Finding a Nutritious, Delicious Lunch isn’t Always Easy
Second-grader Madison Hall thought the food on her plate looked good. It resembled mashed potatoes, she said, and she assumed it would taste like mashed potatoes, as well.
“It looked good to me before I tasted it,” she said with a sour look on her face. “I said, ‘what is this?’ Someone said it was cauliflower. I didn’t like it. But I’m picky with my food.”
Madison was one of many students at Ozark East Elementary who taste tested the mashed cauliflower with garlic and parmesan. The majority of the students agreed with Madison — they didn’t like it. However, there were a few students who said they’d give it another try.
“I thought it was OK. I would eat it again,” fifth-grader Braxton Chism said, admitting he was a little nervous to take that first bite.
Students at East and South elementary schools tasted the cauliflower while students at North and West elementary tried sweet potatoes. At the Junior High, students sampled succotash.
“The purpose was student feedback for new items next year,” Director of Nutrition and Food Services Jo Haraldson said. “The kids really enjoyed it.”
Haraldson said it’s often a struggle to offer students the foods they like and comply with nutrition standards. The taste testing events help introduce new foods and gain valuable feedback.
“The regulations have become more strict than ever,” she said. “I attend as many trade shows as possible looking for palatable choices. I also collaborate with fellow directors several times a year where we share ideas regarding different recipes and what works in other areas. If it’s a big hit at another school, I’ll give it a shot.”
The mashed cauliflower and succotash were not big hits. The sweet potatoes, however, were more well-liked.
“We may implement the sweet potatoes but none of the items were big hits,” Haraldson said. “The red-orange category is a hard one because there just aren’t that many items, which is why we may try the sweet potatoes. However, we will revamp the recipe to make it more appealing.”
According to nutrition standards, each week schools must serve vegetables in the following categories: Dark green, red-orange, starchy, legumes and other.
“It’s a struggle to be able to offer variety that the kids like,” Haraldson said.
Schools must offer a minimum of seven grains to K-5 students, but not more than 10. Grades 9-12 can have as little as 10 but not more than 12.
“Trying to make our meals fit into all of these categories definitely makes it difficult at times,” Haraldson said. “When you throw in the calories, fat and sodium regulations, it can really be a challenge.”
That challenge is why Haraldson wanted to host the taste testing events. And while the foods might not have been a big hit, it did force students out of their comfort zones.

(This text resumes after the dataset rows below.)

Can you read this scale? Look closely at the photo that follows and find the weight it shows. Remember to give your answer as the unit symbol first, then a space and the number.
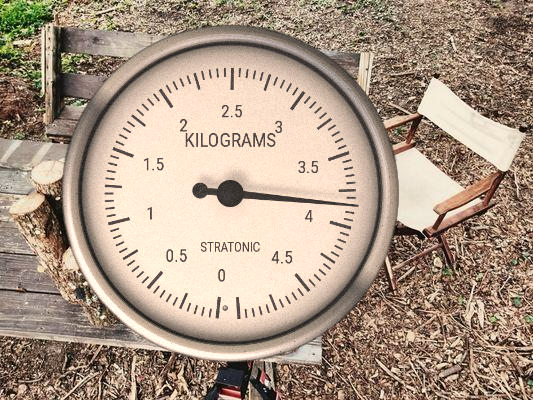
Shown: kg 3.85
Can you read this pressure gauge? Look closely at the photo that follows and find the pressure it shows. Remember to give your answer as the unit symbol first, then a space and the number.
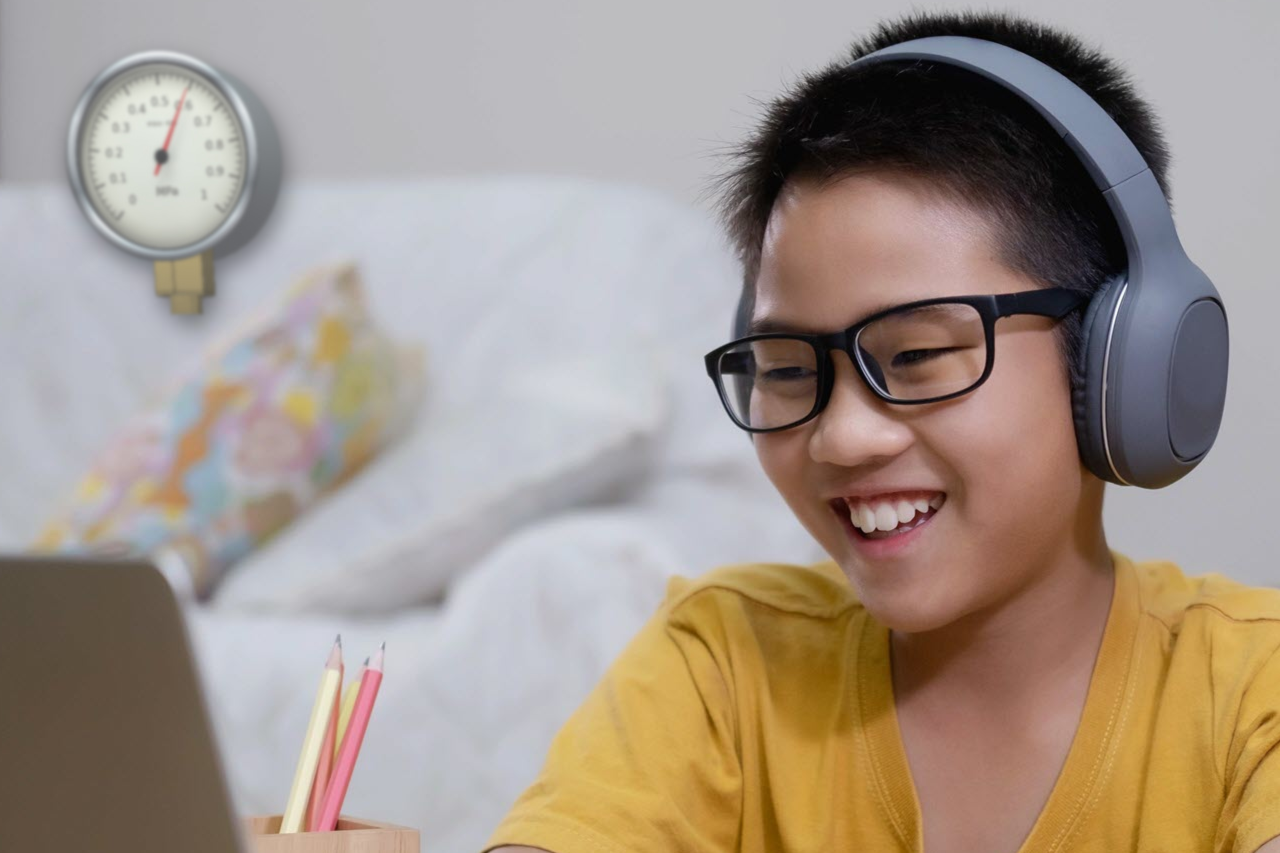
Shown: MPa 0.6
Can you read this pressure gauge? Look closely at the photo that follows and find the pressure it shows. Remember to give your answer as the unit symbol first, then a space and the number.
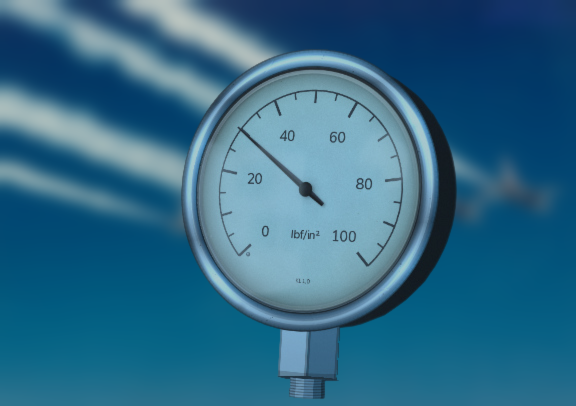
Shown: psi 30
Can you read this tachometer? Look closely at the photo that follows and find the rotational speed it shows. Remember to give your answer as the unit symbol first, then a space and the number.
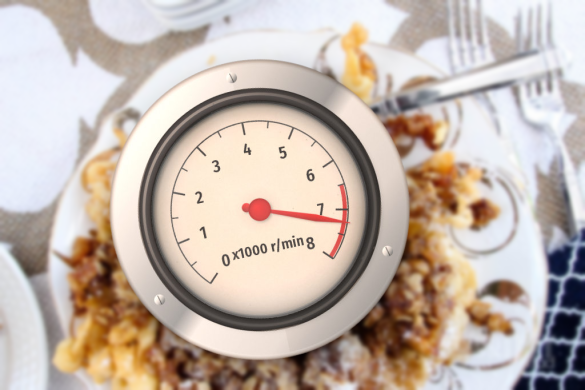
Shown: rpm 7250
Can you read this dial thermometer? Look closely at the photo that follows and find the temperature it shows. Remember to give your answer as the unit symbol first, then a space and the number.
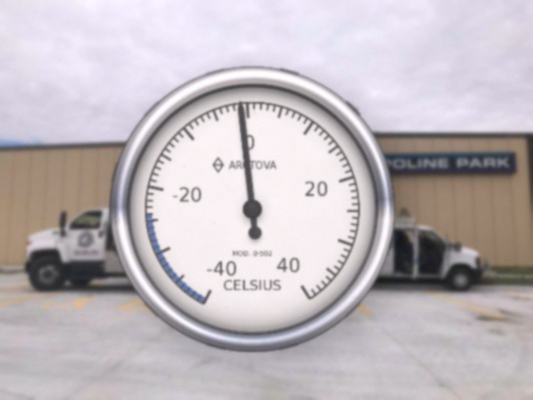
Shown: °C -1
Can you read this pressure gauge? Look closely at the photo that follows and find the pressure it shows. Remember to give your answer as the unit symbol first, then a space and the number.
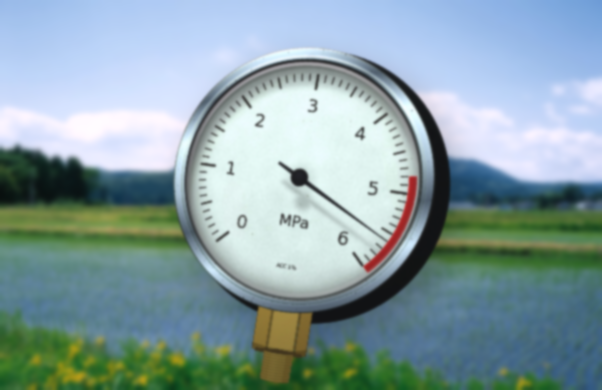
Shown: MPa 5.6
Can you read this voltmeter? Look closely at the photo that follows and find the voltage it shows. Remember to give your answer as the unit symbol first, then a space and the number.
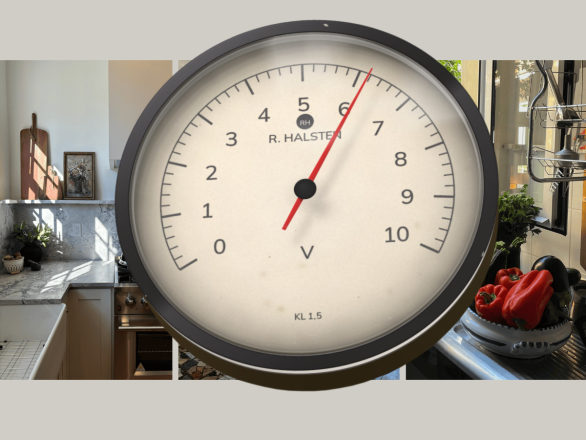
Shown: V 6.2
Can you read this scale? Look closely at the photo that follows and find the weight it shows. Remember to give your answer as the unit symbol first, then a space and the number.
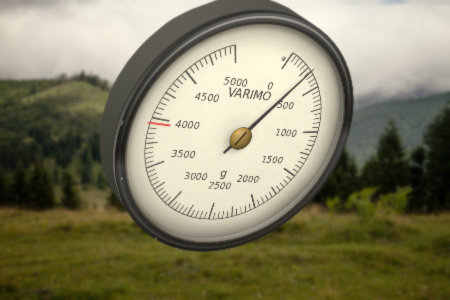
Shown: g 250
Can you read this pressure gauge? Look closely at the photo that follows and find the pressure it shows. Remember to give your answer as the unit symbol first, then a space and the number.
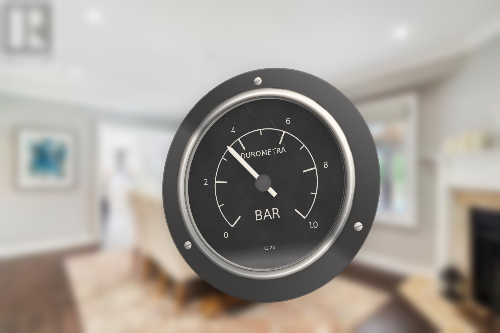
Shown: bar 3.5
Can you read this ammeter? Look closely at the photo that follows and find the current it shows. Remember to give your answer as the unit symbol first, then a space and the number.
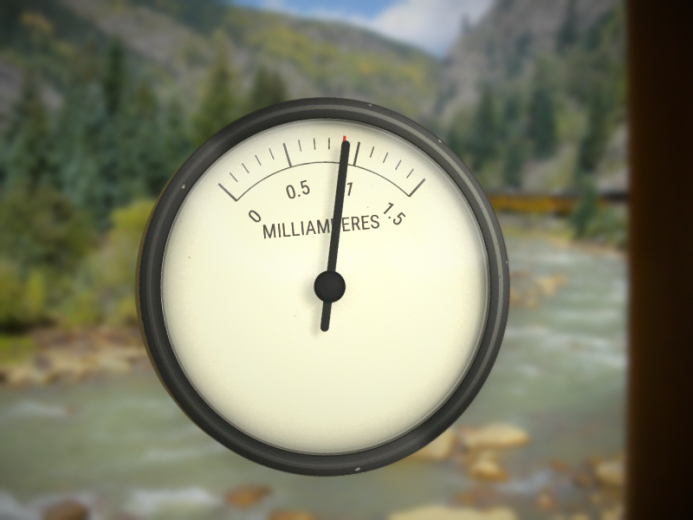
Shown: mA 0.9
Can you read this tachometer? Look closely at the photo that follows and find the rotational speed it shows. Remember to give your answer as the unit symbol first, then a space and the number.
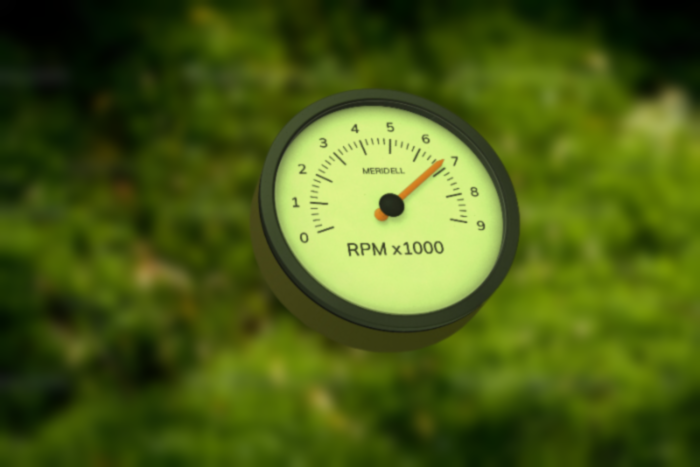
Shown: rpm 6800
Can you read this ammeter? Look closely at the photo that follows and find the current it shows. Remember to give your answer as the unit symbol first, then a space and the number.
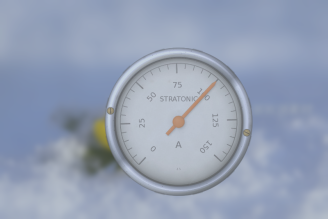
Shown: A 100
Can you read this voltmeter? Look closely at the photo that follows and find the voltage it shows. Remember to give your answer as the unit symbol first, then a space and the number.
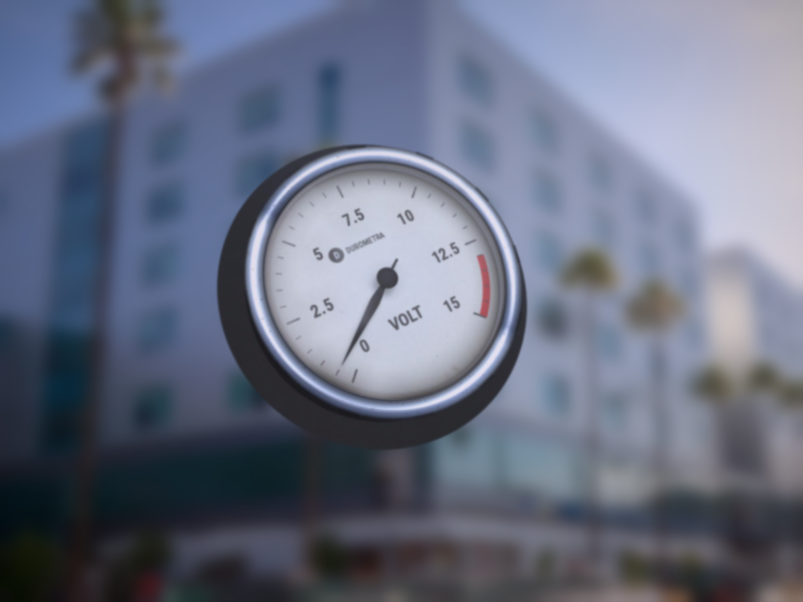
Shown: V 0.5
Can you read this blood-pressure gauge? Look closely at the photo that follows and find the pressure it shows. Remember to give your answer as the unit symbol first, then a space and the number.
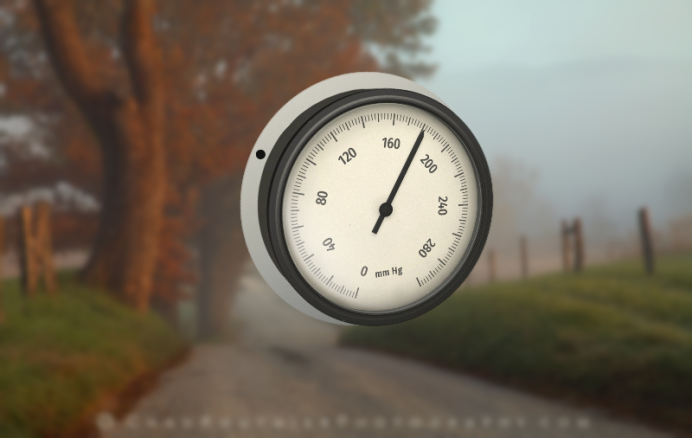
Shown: mmHg 180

“It went as expected,” Haraldson said. “I chose those items because they were different, and I thought they were items kids don’t normally eat. The kids were very excited to share their opinions.”
Students at East Elementary may not have been fond of the garlic and parmesan cauliflower, but they are fond of school lunches as a whole.
“My favorite is ham and mashed potatoes and gravy,” fifth-grader Erich Farmer said.
“I like the barbecue chicken dippers,” Braxton said.